Until recently, cases of back solicitation brought by a broker against a carrier have never made it to trial. Settlement is reached before the case comes before a judge. Such cases are fact- and document-intensive and usually result in the kind of finger-pointing rhetoric that makes the truth illusive. They are complicated and expensive to try.
To enforce his contract in court, a broker would have to prove to a jury that (a) a legal duty has been breached and (b) the amount of legal damages, in dollars, sustained within the formal boundaries of the law. To earn punitive damages, the broker would need to prove that the conduct complained of was overt and intentional.
In a recent Federal Court action in New Jersey, judgment was entered in favor of a broker in a jury trial. While not yet published, the case sets a precedent that can be cited by other brokers in similar situations.
The jury found that a shipper tortuously interfered with a broker's carrier relationship, in the case of J. A. Tucker Company v. M. A. Bruder & Sons, Inc., d/b/a MAB Paints and Guy J. Transportation Company, Civil Action No. 97-CV-5289(SMC), . The case was tried in U. S. District Court, for the District of New Jersey, Camden Vicinage, before Honorable Stephen M. Orlofsky. The jury's decision was handed down on October 4, 2000 and became final 30 days later, when the time for appeal elapsed.
MAB Paint is a regional paint company based in Philadelphia with a large presence in Florida and the Midwest. Tucker Company is a 40 year old brokerage and 3PL in Cherry Hill, New Jersey. Its president, William Tucker, is a second-generation transportation executive whose opinions and views have been widely published in the trucking community.
Tucker described the suit as "a classic back solicitation situation" and stated that he believed this is the first one in history that such a suit went through to a trial and judgment against either a shipper or the carrier.
The three-sided relationship of the broker with the shipper and carrier can make this type of suit clumsy. The jury has no feel for freight, let alone brokerage. So there is a huge learning curve.
Tucker Co. originally brought suit against the carrier, according to Bill Tucker, "because we had a clear written contract and this was a big piece of business."

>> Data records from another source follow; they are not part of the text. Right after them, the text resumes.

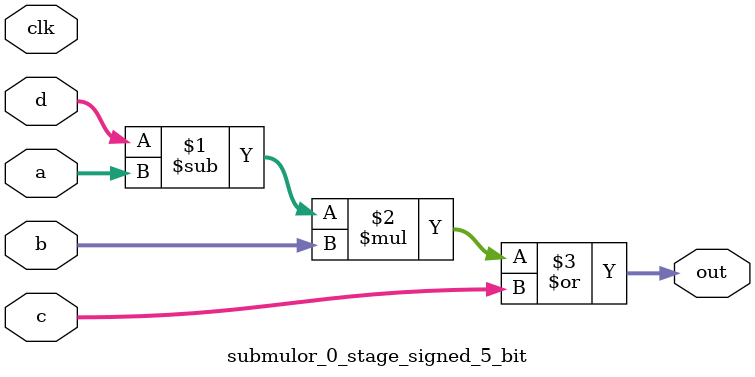
<source format=sv>
(* use_dsp = "yes" *) module submulor_0_stage_signed_5_bit(
	input signed [4:0] a,
	input signed [4:0] b,
	input signed [4:0] c,
	input signed [4:0] d,
	output [4:0] out,
	input clk);

	assign out = ((d - a) * b) | c;
endmodule

</source>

He explained, "We had introduced the carrier to a beautiful backhaul from Florida up to Delaware. It was consistent volume of five to ten truckloads each week, twelve months a year. It blended beautifully with some chemical industry loads he had going southbound to Florida. It was an ideal backhaul."
The carrier began hauling through the contract with Tucker Company for a few months. Suddenly Tucker saw the freight stop, only to begin moving through a Florida-based broker. Tucker protested but both the shipper and the carrier said the contract with Tucker did not address their action. The carrier continued to haul the freight under this new relationship for about nine months. The business stopped, about the time that Tucker brought suit.
Tucker Company started their action by suing the carrier because they had a clear written contract with this party. Said Bill Tucker, "The carrier, in working us out of the picture, damaged not only our business relationship with him but, of course, with the customer."
In the market place, brokers do not want to earn a reputation for suing their own clients. Tucker notes that in his experience, most shippers do not sign contracts that contain non-compete clauses. He adds, "They don't have to. They're the buyer. They're the people with the money to spend on freight. They get to do it their way."
Tuckers estimates that only 5-10% of brokerage operations with shippers are covered by a non-compete clause. But written or not, Tucker claimed that such competition is clearly understood to be prohibited by the normal course of business dealings in the industry. He stated to the court that although it may not be explicit in a written contract with the shipper, it is clearly part of the "business arrangement."
As the case progressed into the carrier's defense, Tucker realized that the shipper held significant responsibility for events that occurred. He brought the shipper into the case, so that the full story could be told. Perhaps for the first time, the unwritten understanding between the shipper and the broker would have to be proven in court.
About six months before the trial date, the carrier went out of business, leaving only the shipper and Tucker Company to settle the matter.
After three years of depositions, documents, disputes and settlement offers, the trial took place, late last year.
There were six days of testimony after which the jury rendered their decision. In less than an hour, they decided in favor of Tucker Company.
They implied that the carrier, although no longer included in the case, was guilty of back solicitation. Explicitly they said that the shipper was guilty of tortuous interference with the broker's contract with the carrier.
No judgment was awarded for breach of the shipper-broker contract or for tortuous interference with the broker's business opportunity. A legal precedent, however, was established.
Bill Tucker noted, "Back solicitation is a subtle business issue. Bringing a contract to trial is a long, expensive, process. Up until the very moment that that jury foreman speaks, it's a roll of the dice. Even then, it could possibly yield nothing, in terms of compensation. But at least brokers now have a case to cite."